When war was declared on 4 August, the cricket authorities at first intended for the season to continue. But the mood of the country quickly changed Within weeks, it was considered immoral for young men to be playing cricket at home while their contemporaries were fighting in Europe. When the players left the field as a round of County Championship matches came to an end on 2 September, they were not to return for more than four years. MCC offered its services to the War Office and soon Lord’s became a hive of military activity instead of cricket.

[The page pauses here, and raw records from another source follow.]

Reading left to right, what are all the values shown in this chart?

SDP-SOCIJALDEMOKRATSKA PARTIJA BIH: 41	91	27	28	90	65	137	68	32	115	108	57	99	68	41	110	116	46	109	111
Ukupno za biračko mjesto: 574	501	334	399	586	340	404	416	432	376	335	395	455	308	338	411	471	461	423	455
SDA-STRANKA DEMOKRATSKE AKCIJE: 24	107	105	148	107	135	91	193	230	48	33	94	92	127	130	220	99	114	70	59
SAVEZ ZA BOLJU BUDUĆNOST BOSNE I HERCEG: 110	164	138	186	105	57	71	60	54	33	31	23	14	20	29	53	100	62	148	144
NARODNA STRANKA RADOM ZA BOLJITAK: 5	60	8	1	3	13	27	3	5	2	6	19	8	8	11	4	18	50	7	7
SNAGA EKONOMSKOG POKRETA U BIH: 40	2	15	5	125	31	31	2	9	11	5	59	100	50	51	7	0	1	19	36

The first soldiers to find their billets at the Ground were the 1,000 strong Artists’ Corps. The men slept in the Luncheon Arbours surrounding the Practice Ground and used a marquee on the site for meals and recreation. When the Corps shipped out for France, their places were taken by a battery of Territorials. Lord’s and the adjoining properties owned by MCC saw a variety of units pass through their precincts: from the Army Service Corps to the Royal Army Military Corps and the Old Boys’ Volunteer Battalion (London Regiment), which trained and supplied over 400 commissioned officers for the Army. The Ground hosted cookery classes for military personnel and classes in wireless telegraphy and foreign languages were held in the Pavilion. MCC’s Bowling staff were even engaged to make nets for horse fodder. They were soon joined by MCC Members and friends – 30,000 were produced by May 1917.

As the war dragged on, the early hostility to sports began to ease and Lord’s hosted a small number of fixtures to raise morale and funds for war charities. In 1917, a baseball match between Canadian and American servicemen even took place with a crowd of 10,000 in attendance. The contribution of both Club and Ground to the war effort was acknowledged by the War Office in a formal letter of thanks in 1919.